[Records from a data collection]

—————

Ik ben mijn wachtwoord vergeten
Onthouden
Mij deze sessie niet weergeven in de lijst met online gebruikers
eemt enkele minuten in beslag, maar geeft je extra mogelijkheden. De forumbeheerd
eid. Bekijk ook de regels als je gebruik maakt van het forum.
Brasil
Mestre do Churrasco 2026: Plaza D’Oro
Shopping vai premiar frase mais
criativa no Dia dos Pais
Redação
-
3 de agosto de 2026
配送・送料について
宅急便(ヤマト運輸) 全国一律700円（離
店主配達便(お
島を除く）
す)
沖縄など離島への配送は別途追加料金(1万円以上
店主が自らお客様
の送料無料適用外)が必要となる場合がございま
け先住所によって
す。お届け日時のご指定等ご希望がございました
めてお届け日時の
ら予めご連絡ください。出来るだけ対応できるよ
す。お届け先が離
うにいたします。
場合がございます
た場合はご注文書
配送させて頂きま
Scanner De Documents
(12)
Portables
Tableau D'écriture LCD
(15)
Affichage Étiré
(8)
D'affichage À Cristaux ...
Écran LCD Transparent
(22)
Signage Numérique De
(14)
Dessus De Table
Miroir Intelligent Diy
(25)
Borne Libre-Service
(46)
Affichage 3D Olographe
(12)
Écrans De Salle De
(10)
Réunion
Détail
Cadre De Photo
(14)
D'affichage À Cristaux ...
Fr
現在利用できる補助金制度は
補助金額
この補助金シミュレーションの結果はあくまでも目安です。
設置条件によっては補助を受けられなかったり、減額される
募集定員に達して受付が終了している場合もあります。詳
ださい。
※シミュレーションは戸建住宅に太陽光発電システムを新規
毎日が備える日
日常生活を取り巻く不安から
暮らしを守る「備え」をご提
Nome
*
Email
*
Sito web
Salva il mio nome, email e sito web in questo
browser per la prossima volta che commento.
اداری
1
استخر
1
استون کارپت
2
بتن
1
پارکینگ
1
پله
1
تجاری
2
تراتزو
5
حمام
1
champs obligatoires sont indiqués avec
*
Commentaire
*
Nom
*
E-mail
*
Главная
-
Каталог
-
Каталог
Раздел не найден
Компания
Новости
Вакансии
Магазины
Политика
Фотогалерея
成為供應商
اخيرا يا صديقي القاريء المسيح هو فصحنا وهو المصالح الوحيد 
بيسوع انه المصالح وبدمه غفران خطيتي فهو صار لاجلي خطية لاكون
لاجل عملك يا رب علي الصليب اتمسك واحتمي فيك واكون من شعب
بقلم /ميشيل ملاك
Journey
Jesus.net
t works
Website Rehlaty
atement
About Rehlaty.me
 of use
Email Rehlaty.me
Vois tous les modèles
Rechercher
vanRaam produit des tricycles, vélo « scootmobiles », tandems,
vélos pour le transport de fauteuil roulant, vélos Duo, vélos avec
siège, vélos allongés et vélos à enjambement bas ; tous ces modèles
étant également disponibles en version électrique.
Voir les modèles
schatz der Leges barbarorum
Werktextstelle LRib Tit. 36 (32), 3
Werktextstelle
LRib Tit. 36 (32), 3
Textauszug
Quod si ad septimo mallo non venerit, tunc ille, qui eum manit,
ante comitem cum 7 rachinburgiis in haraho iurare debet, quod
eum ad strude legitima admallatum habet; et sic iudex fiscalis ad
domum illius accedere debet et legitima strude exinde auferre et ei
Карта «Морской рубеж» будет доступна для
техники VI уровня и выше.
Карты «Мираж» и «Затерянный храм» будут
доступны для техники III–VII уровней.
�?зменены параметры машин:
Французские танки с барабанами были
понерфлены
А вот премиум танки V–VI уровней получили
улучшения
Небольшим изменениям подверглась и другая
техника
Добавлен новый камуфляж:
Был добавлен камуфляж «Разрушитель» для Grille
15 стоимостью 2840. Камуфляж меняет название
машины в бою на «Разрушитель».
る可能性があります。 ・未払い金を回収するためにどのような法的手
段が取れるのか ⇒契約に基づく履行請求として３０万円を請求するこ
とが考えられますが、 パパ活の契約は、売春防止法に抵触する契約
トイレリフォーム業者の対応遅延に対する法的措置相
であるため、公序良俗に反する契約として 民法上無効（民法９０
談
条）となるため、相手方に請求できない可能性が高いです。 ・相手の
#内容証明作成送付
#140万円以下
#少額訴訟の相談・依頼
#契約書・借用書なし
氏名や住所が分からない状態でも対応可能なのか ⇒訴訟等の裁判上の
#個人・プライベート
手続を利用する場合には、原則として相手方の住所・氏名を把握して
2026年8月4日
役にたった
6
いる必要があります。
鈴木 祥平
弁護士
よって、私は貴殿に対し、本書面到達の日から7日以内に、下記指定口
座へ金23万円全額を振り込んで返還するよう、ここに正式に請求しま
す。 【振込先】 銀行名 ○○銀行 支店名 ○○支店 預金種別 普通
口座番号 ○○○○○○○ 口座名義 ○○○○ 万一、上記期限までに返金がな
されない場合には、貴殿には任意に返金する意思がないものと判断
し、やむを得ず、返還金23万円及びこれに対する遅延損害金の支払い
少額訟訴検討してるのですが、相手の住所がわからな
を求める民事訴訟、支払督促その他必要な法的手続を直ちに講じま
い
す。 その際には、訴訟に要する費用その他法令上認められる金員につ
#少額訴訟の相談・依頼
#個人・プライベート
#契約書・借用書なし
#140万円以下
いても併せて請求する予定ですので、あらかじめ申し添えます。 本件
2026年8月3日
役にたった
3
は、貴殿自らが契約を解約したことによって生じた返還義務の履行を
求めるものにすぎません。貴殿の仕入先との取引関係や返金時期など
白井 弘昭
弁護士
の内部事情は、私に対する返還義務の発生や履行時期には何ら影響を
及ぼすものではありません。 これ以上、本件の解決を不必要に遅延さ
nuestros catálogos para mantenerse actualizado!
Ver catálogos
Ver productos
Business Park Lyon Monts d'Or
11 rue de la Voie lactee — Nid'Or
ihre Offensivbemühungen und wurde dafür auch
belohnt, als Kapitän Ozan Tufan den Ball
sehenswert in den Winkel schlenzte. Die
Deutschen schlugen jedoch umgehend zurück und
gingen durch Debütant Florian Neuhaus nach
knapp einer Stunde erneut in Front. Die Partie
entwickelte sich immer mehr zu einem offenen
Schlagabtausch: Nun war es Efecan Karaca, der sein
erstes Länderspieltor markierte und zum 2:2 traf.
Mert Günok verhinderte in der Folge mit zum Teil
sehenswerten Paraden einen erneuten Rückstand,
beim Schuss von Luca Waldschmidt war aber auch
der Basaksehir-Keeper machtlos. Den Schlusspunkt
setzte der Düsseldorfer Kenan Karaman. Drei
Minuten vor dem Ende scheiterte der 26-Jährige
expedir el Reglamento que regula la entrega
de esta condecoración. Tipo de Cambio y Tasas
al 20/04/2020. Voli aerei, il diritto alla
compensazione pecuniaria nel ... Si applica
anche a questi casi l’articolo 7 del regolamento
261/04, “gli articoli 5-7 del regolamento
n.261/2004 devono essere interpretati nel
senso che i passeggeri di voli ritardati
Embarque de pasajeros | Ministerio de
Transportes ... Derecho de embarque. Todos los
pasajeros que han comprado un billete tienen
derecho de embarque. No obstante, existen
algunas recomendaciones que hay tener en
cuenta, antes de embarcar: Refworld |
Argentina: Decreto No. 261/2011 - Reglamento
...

—————

Which lines in the listing above contain the string "modèles"? Locate each one and copy it in full, with case counting in the match.

Vois tous les modèles
siège, vélos allongés et vélos à enjambement bas ; tous ces modèles
Voir les modèles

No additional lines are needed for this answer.